Вы, вероятно, думаете, что восстановить ход эволюции было довольно просто, но это не так. Причина возникших затруднений (о которой я буду говорить еще не раз) заключалась в астрономическом количестве биоморф, которые могли бы возникнуть за достаточно большое число поколений, — даже при наличии всего лишь девяти меняющихся генов. Несколько раз за время моих странствий по Стране биоморф мне казалось, что я подобрался к предшественнику своих насекомых, но затем, несмотря на все мои старания быть хорошим фактором отбора, эволюция шла по ложному пути. В конце концов после долгих эволюционных скитаний мне все же удалось припереть их к стенке — чувство ликования при этом было едва ли меньшим, чем в первый раз. Я не знал (и не знаю до сих пор), были ли мои новые насекомые теми самыми “потерянными аккордами Заратустры” или же просто походили на них благодаря внешней конвергенции (см. следующую главу), но результатом я был вполне доволен. На сей раз промашки быть не могло: я записал генетические формулы своих насекомых и теперь в любой момент могу их “вывести”.
Да, я несколько драматизирую, но мысль, которую я хочу донести, вполне серьезна и заслуживает внимания. Суть моего рассказа в том, что, хоть я и сам запрограммировал компьютер, объяснив ему во всех подробностях, что нужно делать, получившихся существ я не планировал и был безмерно удивлен, когда увидел их. Я был до такой степени неспособен контролировать эволюцию, что, даже когда мне очень захотелось еще раз пройти тем же самым путем, это оказалось почти что невозможно. Не думаю, что мне удалось бы когда-либо снова встретиться со своими насекомыми, не распечатай я картинку с полным набором их эволюционных предков, — но даже в этом случае дело оказалось трудным и муторным. Так ли удивительна неспособность программиста контролировать и прогнозировать ход эволюции в компьютере? Означает ли это, что внутри компьютера происходит нечто необъяснимое, даже мистическое? Разумеется, нет. Как нет ничего мистического и в эволюции настоящих животных и растений. Чтобы разрешить парадокс, мы воспользуемся компьютерной моделью, а заодно узнаем кое-что и о реальной эволюции.

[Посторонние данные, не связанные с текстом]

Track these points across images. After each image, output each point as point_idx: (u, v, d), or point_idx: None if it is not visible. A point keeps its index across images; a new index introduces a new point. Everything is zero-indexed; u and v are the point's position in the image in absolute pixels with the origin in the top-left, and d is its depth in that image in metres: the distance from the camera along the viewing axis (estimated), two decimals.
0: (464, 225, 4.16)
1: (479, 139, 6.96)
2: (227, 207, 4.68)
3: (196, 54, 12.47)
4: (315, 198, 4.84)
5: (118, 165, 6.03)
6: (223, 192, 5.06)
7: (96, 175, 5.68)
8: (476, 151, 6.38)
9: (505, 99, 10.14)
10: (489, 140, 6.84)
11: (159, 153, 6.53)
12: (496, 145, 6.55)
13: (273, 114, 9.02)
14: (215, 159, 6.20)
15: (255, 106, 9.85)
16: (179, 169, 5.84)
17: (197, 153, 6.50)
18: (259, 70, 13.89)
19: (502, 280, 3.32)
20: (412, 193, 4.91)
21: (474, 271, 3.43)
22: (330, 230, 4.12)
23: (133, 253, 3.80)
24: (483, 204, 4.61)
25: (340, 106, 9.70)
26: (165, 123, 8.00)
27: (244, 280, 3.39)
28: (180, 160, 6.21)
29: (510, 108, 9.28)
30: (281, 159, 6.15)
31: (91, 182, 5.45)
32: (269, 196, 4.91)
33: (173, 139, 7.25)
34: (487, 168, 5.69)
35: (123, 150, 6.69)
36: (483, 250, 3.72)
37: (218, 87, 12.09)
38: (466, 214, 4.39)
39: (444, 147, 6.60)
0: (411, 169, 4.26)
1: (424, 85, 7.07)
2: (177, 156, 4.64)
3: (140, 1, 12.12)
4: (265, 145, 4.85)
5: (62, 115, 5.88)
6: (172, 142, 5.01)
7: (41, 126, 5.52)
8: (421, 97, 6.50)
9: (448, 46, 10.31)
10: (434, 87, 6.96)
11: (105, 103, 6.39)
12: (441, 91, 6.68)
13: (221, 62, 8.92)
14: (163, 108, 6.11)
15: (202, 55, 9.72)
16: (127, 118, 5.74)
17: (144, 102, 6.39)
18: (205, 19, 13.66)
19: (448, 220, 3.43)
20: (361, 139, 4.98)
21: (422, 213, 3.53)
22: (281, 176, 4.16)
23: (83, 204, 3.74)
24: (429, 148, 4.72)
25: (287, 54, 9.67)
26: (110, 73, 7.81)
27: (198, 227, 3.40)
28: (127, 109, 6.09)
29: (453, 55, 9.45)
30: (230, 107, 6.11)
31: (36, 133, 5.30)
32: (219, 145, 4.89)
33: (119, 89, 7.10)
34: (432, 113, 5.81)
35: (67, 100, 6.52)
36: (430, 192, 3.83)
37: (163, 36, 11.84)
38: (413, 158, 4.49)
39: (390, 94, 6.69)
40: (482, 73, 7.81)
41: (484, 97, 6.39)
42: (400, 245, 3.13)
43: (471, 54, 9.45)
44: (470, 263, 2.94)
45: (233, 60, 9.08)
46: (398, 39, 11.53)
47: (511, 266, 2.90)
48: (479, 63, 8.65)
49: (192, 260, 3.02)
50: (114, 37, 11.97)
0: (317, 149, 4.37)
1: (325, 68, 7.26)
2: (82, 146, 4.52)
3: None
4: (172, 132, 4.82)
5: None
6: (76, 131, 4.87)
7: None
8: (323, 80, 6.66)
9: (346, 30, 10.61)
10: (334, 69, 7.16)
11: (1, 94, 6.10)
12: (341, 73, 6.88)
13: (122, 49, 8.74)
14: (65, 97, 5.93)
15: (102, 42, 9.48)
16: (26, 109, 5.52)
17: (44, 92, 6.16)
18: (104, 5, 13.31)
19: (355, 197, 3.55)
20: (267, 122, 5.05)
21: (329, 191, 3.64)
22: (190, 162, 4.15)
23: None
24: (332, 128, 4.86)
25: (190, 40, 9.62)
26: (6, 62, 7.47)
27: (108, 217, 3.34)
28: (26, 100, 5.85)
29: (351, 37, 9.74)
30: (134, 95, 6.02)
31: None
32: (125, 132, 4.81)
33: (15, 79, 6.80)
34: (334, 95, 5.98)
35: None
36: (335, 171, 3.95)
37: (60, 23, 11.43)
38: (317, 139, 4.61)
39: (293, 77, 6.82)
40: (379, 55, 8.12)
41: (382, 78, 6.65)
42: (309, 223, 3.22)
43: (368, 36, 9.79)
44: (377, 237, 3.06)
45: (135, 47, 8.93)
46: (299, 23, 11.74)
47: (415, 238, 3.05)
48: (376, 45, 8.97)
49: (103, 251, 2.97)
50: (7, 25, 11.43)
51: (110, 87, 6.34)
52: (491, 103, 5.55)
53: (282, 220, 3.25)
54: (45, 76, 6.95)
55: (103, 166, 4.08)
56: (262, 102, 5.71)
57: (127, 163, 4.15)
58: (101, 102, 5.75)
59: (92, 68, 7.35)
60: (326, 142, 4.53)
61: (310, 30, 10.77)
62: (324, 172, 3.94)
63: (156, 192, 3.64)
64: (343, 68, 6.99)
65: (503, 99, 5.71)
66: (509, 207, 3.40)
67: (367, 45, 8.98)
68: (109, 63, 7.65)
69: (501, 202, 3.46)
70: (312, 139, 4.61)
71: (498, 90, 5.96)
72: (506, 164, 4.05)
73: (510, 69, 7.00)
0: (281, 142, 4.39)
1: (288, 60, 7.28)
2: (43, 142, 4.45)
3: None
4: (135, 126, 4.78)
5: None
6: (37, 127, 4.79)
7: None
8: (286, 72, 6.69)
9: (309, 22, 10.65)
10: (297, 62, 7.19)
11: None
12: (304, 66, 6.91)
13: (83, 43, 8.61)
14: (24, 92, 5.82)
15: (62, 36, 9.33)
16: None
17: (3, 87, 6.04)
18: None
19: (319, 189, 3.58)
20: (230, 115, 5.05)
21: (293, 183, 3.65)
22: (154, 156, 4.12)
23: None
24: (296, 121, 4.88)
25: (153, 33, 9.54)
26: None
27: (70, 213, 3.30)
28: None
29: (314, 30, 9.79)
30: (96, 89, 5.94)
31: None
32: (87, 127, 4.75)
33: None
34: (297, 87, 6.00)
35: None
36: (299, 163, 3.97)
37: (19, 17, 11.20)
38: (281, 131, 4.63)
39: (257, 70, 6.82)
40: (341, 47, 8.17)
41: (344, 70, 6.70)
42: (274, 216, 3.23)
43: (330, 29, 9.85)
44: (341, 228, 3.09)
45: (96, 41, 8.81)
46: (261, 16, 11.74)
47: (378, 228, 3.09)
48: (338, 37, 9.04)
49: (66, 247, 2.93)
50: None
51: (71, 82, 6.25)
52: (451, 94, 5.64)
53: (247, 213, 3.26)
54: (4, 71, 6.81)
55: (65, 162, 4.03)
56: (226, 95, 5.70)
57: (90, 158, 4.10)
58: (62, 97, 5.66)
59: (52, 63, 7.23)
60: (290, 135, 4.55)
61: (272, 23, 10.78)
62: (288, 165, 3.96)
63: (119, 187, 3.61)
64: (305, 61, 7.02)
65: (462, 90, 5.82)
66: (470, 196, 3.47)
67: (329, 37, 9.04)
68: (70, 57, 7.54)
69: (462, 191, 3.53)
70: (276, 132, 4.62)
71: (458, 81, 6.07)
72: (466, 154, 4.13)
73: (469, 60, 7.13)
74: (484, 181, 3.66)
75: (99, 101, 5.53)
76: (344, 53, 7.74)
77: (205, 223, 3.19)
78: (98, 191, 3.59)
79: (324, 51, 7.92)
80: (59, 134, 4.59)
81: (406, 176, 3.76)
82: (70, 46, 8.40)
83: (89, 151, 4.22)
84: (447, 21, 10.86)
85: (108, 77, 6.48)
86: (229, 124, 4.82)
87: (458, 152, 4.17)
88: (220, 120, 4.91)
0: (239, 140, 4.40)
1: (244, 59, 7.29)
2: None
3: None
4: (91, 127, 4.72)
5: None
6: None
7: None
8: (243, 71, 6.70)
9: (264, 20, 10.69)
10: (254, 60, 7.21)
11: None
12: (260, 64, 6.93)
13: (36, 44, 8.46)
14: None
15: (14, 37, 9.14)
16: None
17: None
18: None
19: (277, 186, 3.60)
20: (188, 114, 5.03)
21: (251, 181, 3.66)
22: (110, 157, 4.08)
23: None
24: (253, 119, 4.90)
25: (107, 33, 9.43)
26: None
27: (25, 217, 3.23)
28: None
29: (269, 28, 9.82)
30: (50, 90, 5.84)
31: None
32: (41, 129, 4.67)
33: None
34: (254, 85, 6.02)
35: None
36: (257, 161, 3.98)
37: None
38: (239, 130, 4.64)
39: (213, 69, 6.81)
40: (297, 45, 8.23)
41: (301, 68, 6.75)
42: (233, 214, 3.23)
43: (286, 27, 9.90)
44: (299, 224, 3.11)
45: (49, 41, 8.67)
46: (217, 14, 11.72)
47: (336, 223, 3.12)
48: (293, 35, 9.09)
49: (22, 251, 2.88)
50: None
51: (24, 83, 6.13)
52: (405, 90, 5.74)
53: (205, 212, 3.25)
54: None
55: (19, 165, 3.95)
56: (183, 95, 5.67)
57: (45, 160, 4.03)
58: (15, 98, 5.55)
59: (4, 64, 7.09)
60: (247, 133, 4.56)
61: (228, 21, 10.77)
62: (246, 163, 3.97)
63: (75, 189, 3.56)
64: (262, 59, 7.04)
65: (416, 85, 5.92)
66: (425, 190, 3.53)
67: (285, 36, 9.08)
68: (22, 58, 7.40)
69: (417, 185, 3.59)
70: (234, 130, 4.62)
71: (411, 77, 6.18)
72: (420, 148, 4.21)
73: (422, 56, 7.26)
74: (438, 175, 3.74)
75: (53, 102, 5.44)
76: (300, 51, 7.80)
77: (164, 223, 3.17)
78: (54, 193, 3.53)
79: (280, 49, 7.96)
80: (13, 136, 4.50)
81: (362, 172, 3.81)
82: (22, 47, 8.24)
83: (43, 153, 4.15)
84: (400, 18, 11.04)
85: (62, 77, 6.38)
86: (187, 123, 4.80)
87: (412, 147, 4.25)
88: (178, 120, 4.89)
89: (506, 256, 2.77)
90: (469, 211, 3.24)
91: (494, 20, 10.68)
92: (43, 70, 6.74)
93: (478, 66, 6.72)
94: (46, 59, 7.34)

Скажу заранее, в чем будет суть разрешения данного парадокса. Мы располагаем неким строго определенным набором биоморф, каждая из которых постоянно находится в своей собственной уникальной точке математического пространства. Она постоянно находится там в том смысле, что если вам известны значения всех генов данной биоморфы, то вы можете сразу же ее найти. А ее соседками в этом особом пространстве будут те биоморфы, которые отличаются от нее только одним геном. Теперь, зная генетическую формулу своих насекомых, я могу воспроизвести их по собственному желанию, а также попросить компьютер “вывести” их, начиная эволюцию из любой произвольно взятой точки. Когда вы впервые получаете какое-то новое существо внутри компьютерной модели путем искусственного отбора, это похоже на творческое занятие. Так оно, в сущности, и есть. Но на самом-то деле вы не создаете, а находите это существо, поскольку в математическом смысле оно уже сидит на своем определенном месте в генетическом пространстве Страны биоморф. Тем не менее это не мешает вашему занятию оставаться творческим, ведь найти какое-то конкретное существо невероятно сложно — страна большая-пребольшая, и общее число населяющих ее созданий почти что бесконечно. Искать наугад бессмысленно. Необходимо взять на вооружение какой-то более эффективный — творческий — подход.